Records drawn from a dataset:
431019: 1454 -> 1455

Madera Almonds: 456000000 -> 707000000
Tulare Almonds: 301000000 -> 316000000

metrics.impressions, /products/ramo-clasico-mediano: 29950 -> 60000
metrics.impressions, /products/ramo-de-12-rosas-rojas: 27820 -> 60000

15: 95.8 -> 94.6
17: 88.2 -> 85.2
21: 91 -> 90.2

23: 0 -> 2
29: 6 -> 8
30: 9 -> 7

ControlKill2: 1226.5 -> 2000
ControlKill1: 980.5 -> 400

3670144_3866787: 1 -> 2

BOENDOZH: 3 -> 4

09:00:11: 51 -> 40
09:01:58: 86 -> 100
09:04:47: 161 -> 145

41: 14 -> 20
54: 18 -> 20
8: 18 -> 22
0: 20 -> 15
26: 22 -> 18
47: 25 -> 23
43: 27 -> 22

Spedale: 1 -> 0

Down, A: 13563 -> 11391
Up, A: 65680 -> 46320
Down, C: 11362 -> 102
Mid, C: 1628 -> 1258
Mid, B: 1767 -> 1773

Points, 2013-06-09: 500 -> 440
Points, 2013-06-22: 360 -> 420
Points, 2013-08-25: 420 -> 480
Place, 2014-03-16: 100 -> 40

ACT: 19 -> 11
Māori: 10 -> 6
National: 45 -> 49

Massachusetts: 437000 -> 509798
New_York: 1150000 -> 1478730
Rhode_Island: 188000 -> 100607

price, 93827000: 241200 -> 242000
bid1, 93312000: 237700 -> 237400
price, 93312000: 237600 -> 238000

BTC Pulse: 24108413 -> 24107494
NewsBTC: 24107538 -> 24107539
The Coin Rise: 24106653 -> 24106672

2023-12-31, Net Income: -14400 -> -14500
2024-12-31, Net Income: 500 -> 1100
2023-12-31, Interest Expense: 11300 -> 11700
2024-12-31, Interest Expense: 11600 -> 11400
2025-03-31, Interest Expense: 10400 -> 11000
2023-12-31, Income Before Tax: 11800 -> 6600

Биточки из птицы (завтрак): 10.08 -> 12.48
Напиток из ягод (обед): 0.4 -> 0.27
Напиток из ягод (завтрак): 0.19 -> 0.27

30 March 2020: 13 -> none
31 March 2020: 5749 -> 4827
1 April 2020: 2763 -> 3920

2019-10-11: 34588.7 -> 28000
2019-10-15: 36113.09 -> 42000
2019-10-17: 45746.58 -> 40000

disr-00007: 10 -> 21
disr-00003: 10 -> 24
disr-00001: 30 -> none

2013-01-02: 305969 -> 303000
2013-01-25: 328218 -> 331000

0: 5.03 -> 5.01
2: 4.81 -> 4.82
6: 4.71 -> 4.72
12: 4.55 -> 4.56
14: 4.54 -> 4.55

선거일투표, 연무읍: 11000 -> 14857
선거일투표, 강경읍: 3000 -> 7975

- ASSIGNMENT
Your answer should be exactly the lines of the data above, from the first through the line containing "Mid, B: 1767 -> 1773".

- TASK SOLUTION
431019: 1454 -> 1455

Madera Almonds: 456000000 -> 707000000
Tulare Almonds: 301000000 -> 316000000

metrics.impressions, /products/ramo-clasico-mediano: 29950 -> 60000
metrics.impressions, /products/ramo-de-12-rosas-rojas: 27820 -> 60000

15: 95.8 -> 94.6
17: 88.2 -> 85.2
21: 91 -> 90.2

23: 0 -> 2
29: 6 -> 8
30: 9 -> 7

ControlKill2: 1226.5 -> 2000
ControlKill1: 980.5 -> 400

3670144_3866787: 1 -> 2

BOENDOZH: 3 -> 4

09:00:11: 51 -> 40
09:01:58: 86 -> 100
09:04:47: 161 -> 145

41: 14 -> 20
54: 18 -> 20
8: 18 -> 22
0: 20 -> 15
26: 22 -> 18
47: 25 -> 23
43: 27 -> 22

Spedale: 1 -> 0

Down, A: 13563 -> 11391
Up, A: 65680 -> 46320
Down, C: 11362 -> 102
Mid, C: 1628 -> 1258
Mid, B: 1767 -> 1773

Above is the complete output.